I was doing a reading for a young college girl who wanted me to reach out to her deceased dad. She brought along her mother, and they had their own tape recorders, so that each could replay whatever happened at our session. For an hour and a half, I put his name out there; I struggled to connect. And the only thought that came into my head was that this man had killed himself with a gun.
Other than that: silence.
Exactly like what I get now, when I try to connect with the dead. Anyway, I felt horrible. I was charging these women for ninety minutes of nothing. And although I didn’t offer a money-back guarantee, I had never in my life as a psychic come up so dry before. So I apologized.
Upset about the outcome, the girl burst into tears and asked to use the restroom. As soon as she left, her mother—who had been largely silent during this entire experience—told me about her husband, and the secret she had not confided to her daughter.
He had indeed committed suicide, using a shotgun. He’d been a very well-known college basketball coach in North Carolina who’d had an affair with one of the boys on his team. When his wife discovered this, she told him she wanted a divorce, and that she would ruin his professional career unless he paid her to keep quiet. He refused and said he truly cared about the boy. So she told her husband he could have his new paramour, but she would sue him for every cent he had, and would still go public with what he’d done to her. That was the cost of love, she said.
He walked downstairs into their basement and blew his brains out.
At his funeral, as she was saying her last good-bye in private, she said, You son of a bitch. Don’t think I’ll forgive you now that you’re dead. Good riddance.
Two days later the daughter called me to say that the strangest thing had happened. The recording she had made was completely blank. Although there had been dialogue between us during the session, all you could hear on the playback was a hissing sound. And even stranger: The same thing was true of the recording that had been made by her mother.
It was clear to me that the dead husband had heard his wife loud and clear at the funeral, and had taken her at her word. She didn’t want anything to do with him, and so he stayed away from us all. Permanently.
Talking to spirits is a dialogue. It takes two. If you’re trying hard and coming up empty, it’s either because of a spirit who won’t communicate or because of a medium who can’t.

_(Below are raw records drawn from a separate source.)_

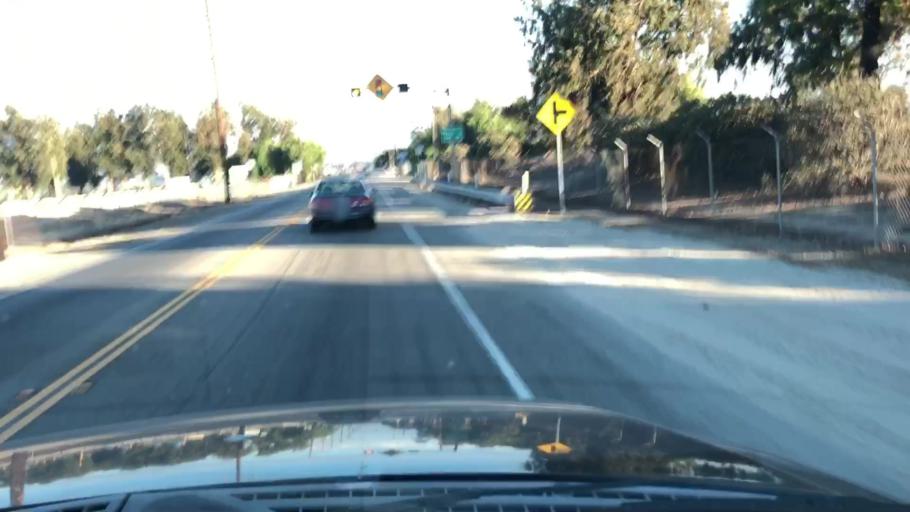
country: US
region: California
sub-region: Ventura County
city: Saticoy
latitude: 34.2694
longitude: -119.1287
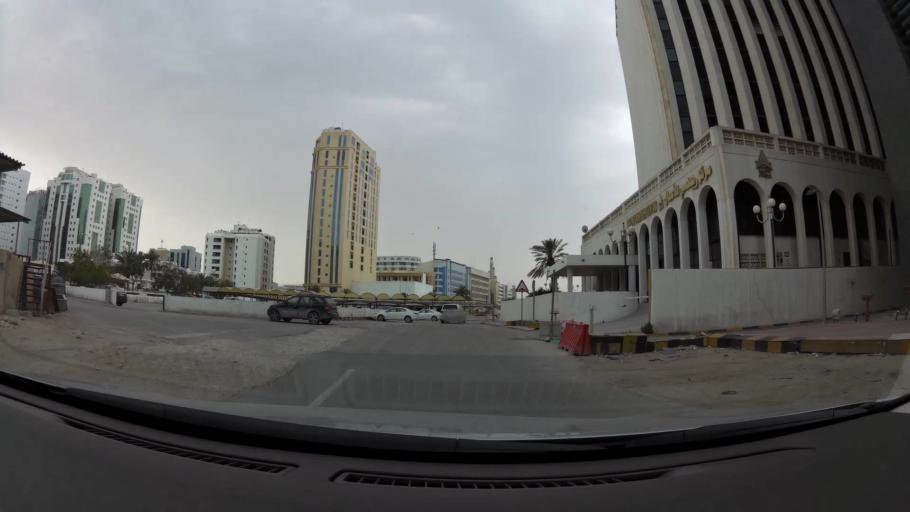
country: QA
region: Baladiyat ad Dawhah
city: Doha
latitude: 25.2901
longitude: 51.5416
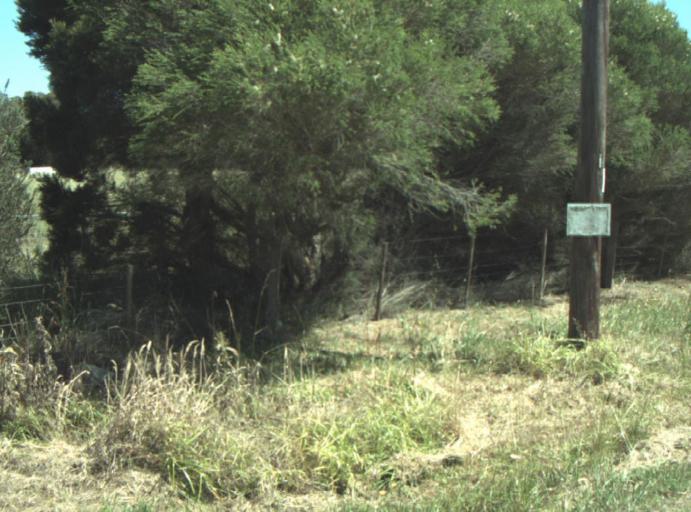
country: AU
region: Victoria
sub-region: Greater Geelong
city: Breakwater
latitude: -38.2527
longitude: 144.3504
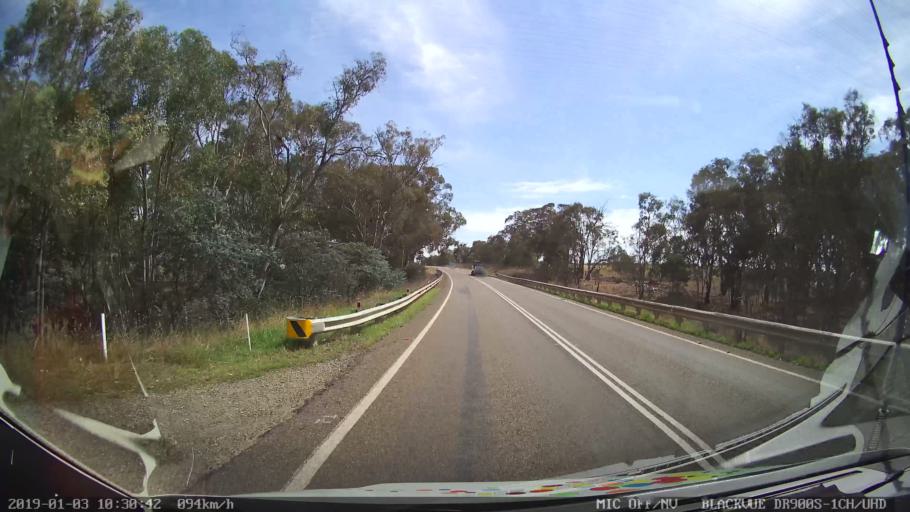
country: AU
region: New South Wales
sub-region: Young
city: Young
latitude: -34.3593
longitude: 148.2710
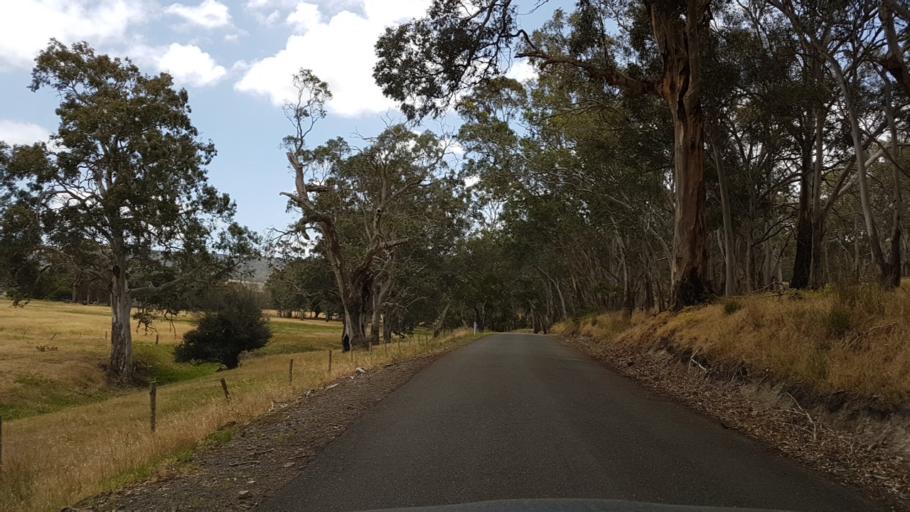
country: AU
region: South Australia
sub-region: Victor Harbor
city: Victor Harbor
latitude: -35.4754
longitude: 138.6035
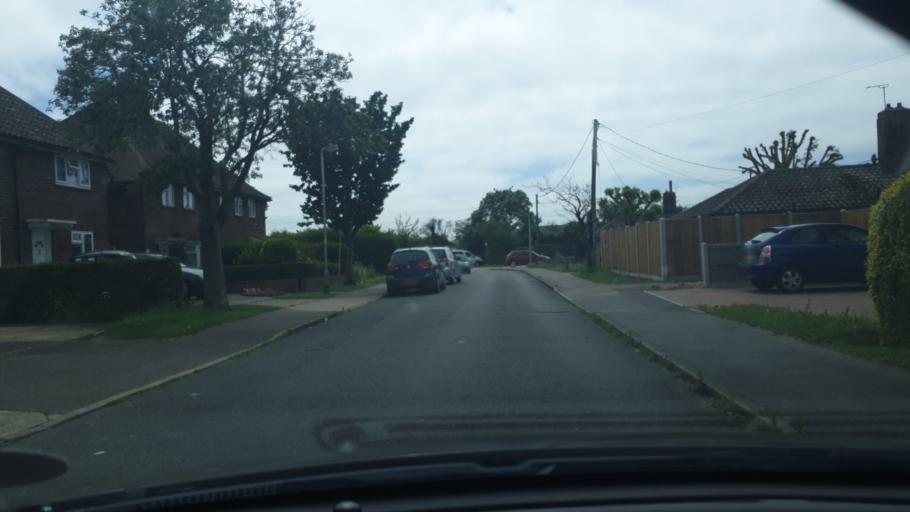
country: GB
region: England
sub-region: Essex
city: Frinton-on-Sea
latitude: 51.8412
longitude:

“It does not work like a faucet,” I snap, trying to put some distance between myself and Virgil. “I can’t turn it on and off.”
We are in the parking lot outside of Gordon’s Wholesale, processing the information we just received about Grace Cartwright’s suicide. I have to admit, it wasn’t what I was expecting to hear, but Virgil is convinced that this is an integral piece of the puzzle. “Let me get this straight,” he says soberly. “I’m saying to you that I’m willing to actually admit that psychic powers aren’t a load of bullshit. I’m saying to you that I’m willing to give your … talent … a chance. And you won’t even try?”
“Fine,” I say, frustrated. I lean against the front bumper of my car, shaking out my shoulders and arms the way a swimmer does at the starting block. Then I close my eyes.